Answer these from the figure legends below:
(a) What amount of H₂O₂ was put into the paper discs for the inhibition diameter assay?
(b) To what were the mRNA data for the oxidative stress gene markers normalized?
(c) Which bars show the TGSH1 strain in the catalase activity legend?

Excerpt provided >>
↓

Fermentative capacity and H₂O₂ growth inhibition assays for the improved TTRX2 strain compared to control T73 and T73Yep352 strains. Fermentative capacity assays on YPGF medium for T73 (black circle), TTRX2 (white square), T73Yep352 (black triangle) and TGSH1 (white diamond) (A). Cells grown for 24 hours molasses medium were dehydrated and then assayed for CO₂ production. (B) Determination of inhibition diameters produced with 10 μl of 30% H₂O₂ into paper discs on the growth of stationary cultures from T73, T73Yep352 and TTRX2 on YPD plates. Average of three independent experiments and standard deviations are shown. Significant differences were observed only for TTRX2 strain.

Figure 3

Analysis of oxidative stress gene markers along biomass propagation bench-top trials. mRNA relative levels for: (A) GRX2 (cytoplasmic glutaredoxin 2), (B) TSA1 (thioredoxin peroxidase), (C) TRR1 (thioredoxin reductase), (D) GRX5 (mitochondrial glutaredoxin), (E) HGT1 (high affinity glutathione transporter), and (F) GSH1 (γ-glutamylcysteine synthetase). Data from three independent experiments were normalized to 28S rRNA levels and to the probe-specific radioactivity. Results from one representative experiment are showed for T73 (closed symbols) and TTRX2 (open symbols).

Figure 4

Catalase activity along bench-top trials of biomass propagation for T73 (black bars), TGSH1 (grey bars) and TTRX2 (white bars) strains. Average of three independent experiments and standard deviations are shown. Catalase activity was significantly different (p < 0.05) at time points marked by asterisks.

Figure 5

Superoxide dismutase activity along bench-top trials of biomass propagation for T73 (black bars) and TTRX2 (white bars) strains. Western blot analysis of cell extracts against Sod1p and Sod2p after electrophoresis under denaturing conditions (A). Panel B shows Zymogram obtained by native gel electrophoresis of cell extracts and SOD activity staining. (C) Mn-SOD and CuZn-SOD activity was calculated from zymogram density analysis and normalized to total protein amount from Coomassie stained gel. The specific activity was obtained as a result to normalized activity data to Sod1p and Sod2p protein amount from western blot analysis. In order to avoid technical errors as different exposure times, western blots and zymogram for both strains were carried out simultaneously in three independent experiments.

Figure 6

Glutathione and lipid peroxidation analysis along bench-top trials of biomass propagation. Total intracellular glutathione profile along biomass propagation bench-top trials for T73 (closed symbols) and TTRX2 (open symbols) strains (A). Glutathione levels at the end of the biomass propagation experiments for T73, TTRX2 and the T73 derivative overexpressing the GSH1 gene strain (TGSH1) (B). Total glutathione content (black bars), reduced GSH (dark grey bars) and oxidized GSSG (white bars) were determined. (C) Lipid peroxidation profile for T73 (black circle), TTRX2 (white square) and TGSH1 (white triangle) strains. The mean of three independent experiments and standard deviations are shown.

Figure 7

Protein carbonylation along bench-top trials of biomass propagation. Western analysis of oxidatively damaged proteins (top panels) and total protein stain (bottom panels) for T73 (left panels) and TTRX2 (right panels) strains (A). Panel B shows quantification of protein carbonyl content of T73 (black circles) and TTRX2 (open squares) data shown in panel A. Data was normalized to total protein in Coomassie stained gels. In order to avoid technical errors due to different exposure times, comparison between both strains was carried out in the same experiment. The mean of three independent experiments and standard deviations are shown. Protein carbonylation in samples from both strains between 0 and 65 h were significantly different with p < 0.01, and samples at 70 and 80 h were significantly different with p < 0.05.

↑

Data for analysis >>

↓

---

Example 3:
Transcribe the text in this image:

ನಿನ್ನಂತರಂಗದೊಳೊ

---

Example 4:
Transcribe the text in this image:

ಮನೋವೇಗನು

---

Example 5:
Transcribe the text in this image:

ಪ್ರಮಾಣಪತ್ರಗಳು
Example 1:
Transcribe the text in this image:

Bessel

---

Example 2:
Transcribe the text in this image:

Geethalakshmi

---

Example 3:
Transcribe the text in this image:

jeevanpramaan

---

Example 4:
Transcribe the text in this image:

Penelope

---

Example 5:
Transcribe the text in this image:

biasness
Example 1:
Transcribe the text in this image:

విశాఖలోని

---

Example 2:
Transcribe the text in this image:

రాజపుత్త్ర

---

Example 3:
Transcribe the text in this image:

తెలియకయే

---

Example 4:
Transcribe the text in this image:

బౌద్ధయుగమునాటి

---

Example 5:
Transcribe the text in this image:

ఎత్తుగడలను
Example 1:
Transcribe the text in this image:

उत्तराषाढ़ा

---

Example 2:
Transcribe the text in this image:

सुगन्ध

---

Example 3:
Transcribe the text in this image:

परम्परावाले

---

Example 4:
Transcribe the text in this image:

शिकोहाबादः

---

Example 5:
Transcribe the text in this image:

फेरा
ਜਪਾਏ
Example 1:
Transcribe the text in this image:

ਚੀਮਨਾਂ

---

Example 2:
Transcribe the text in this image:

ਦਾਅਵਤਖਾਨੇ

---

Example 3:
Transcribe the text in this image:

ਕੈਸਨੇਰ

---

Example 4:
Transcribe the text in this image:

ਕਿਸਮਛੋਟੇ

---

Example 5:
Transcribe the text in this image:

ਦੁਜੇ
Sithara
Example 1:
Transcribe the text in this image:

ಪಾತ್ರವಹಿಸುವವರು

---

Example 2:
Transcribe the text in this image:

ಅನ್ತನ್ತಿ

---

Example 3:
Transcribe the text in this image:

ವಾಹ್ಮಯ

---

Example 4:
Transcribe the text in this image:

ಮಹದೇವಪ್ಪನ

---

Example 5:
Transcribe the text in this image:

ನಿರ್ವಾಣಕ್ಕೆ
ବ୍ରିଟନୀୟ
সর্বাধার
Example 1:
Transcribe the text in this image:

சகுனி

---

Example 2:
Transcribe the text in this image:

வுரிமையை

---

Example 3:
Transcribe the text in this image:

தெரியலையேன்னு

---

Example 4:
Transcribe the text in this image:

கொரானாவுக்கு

↑

Output below >>
(a) 10 μl of 30% H₂O₂.
(b) To 28S rRNA levels and to the probe-specific radioactivity.
(c) The grey bars.